= Esther Rothstein =

American lawyer (1913–1998)

Esther Ruth Rothstein (1913– December 2, 1998) was an American lawyer. Upon graduating from the Chicago-Kent College of Law, she became a founding member and president of the Women’ Bar Association Foundation, the first female president of the Chicago Bar Association and the first female director of the Illinois Bell Telephone Company branch.

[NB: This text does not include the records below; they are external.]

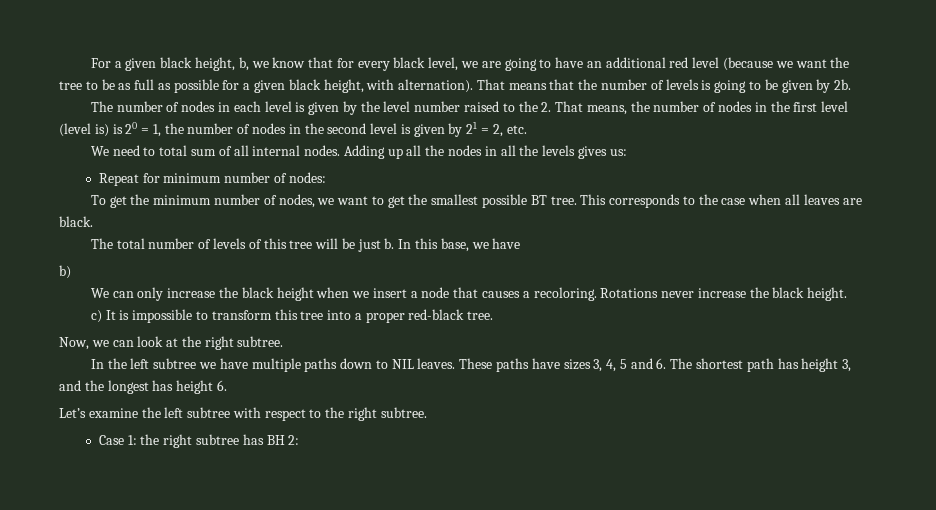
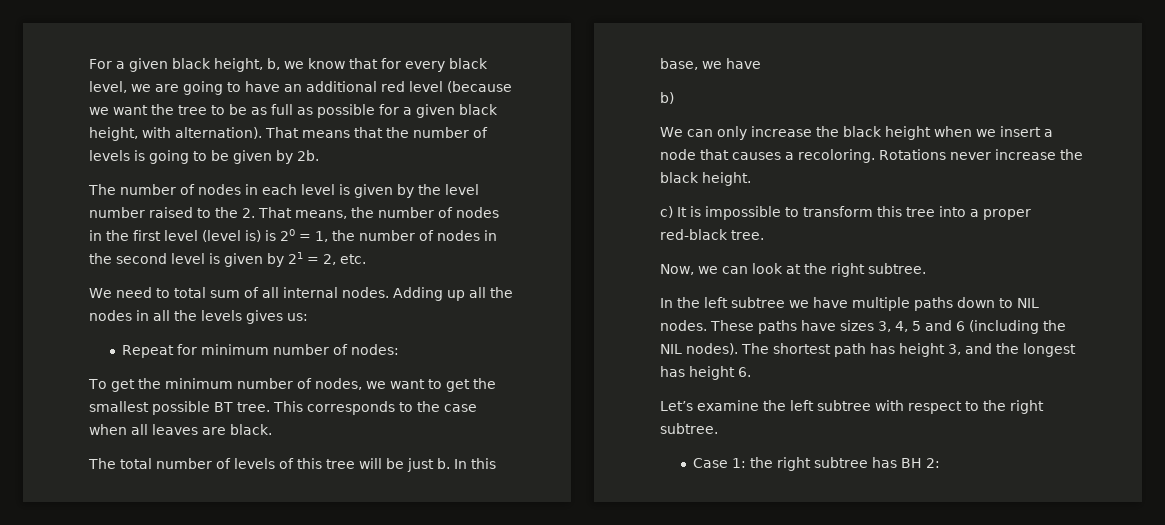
[417,358,456,369] leaves. -> [660,320,707,331] nodes.
[656,358,667,369] 6. -> [956,320,1066,334] [660,343,738,355] 6 (including the NIL nodes).

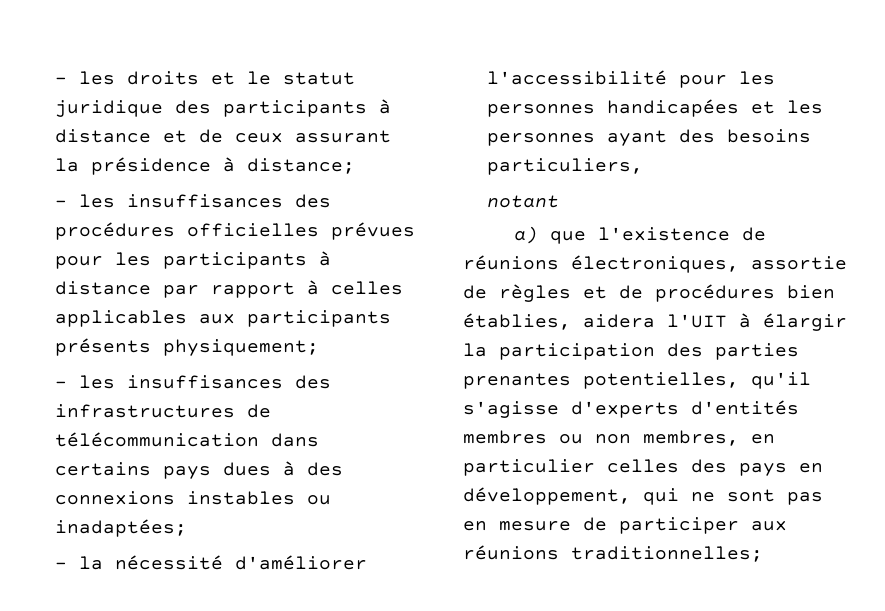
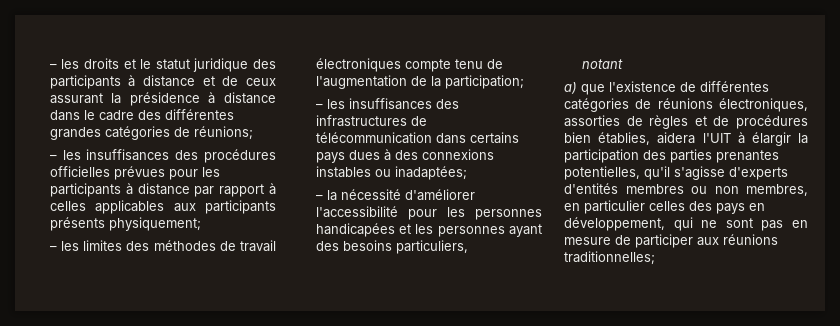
[246,158,355,174] distance; -> [224,92,276,104] [49,109,234,121] [49,126,253,140] distance dans le cadre des différentes grandes catégories de réunions;
(319, 347) none -> [49,240,276,252] [315,58,503,72] [315,75,524,89] // – les limites des méthodes de travail électroniques compte tenu de l'augmentation de la participation;
(766, 234) none -> [700,81,769,92] [564,98,652,112] différentes catégories de
[751,256,847,270] assortie -> [564,115,620,127] assorties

==Early life and education==
Rothstein was born in Milwaukee, Wisconsin in 1913 to parents Adolph Rothstein and Frieda Zucker Rothstein. She attended Marquette University for her Bachelor of Arts degree and earned a position as a legal secretary for several years before deciding to enrol in law school. With the approval and encouragement of the partners at McCarthy and Levin, she attended the Chicago-Kent College of Law at night while continuing to work as a secretary. She graduated as one of two women in her class and gained admission to the bar in 1950. She continued working at her old law firm and was named a partner at McCarthy and Levin in 1955.

==Career==
Rothstein began to stem out of McCarthy and Levin in the 1960s, becoming a founding member and president of the Women's Bar Association of Illinois in 1961. She later played a role as Chairman of the Women's Bar Foundation's Bartelme Committee which was in charge of awarding scholarships to women law students. A few years later, Rothstein was elected secretary of the advisory board of her alma mater, Chicago-Kent College of Law. As a result of her legal experience, Rothstein became the first female elected president of the Chicago Bar Association, which she served for one year after working as vice president. She chose to leave her position in 1978 to become the first female director of the Bell Telephone Company's board because "women have made great strides in the professions, but they have largely been neglected by boards of major corporations." It would not be until 14 years later when another female would be elected president of the Chicago Bar Association. From 1985 until 1987, she returned to the Chicago Bar to serve as president of the Chicago Bar Foundation while also co-founding and presiding over the Women's Bar Association of Illinois Foundation. After earning an induction into the Chicago Women's Hall of Fame, Rothstein became president of the Illinois Humane Society.

As a result of her activism and legal work, Rothstein received numerous awards including the ABA's Margaret Brent Women Lawyers of Achievement Award, the Chicago Legal Services Foundation Distinguished Service Award and Laureate Award from the Illinois State Bar association. Rothstein died on December 2, 1998, in her home in Chicago.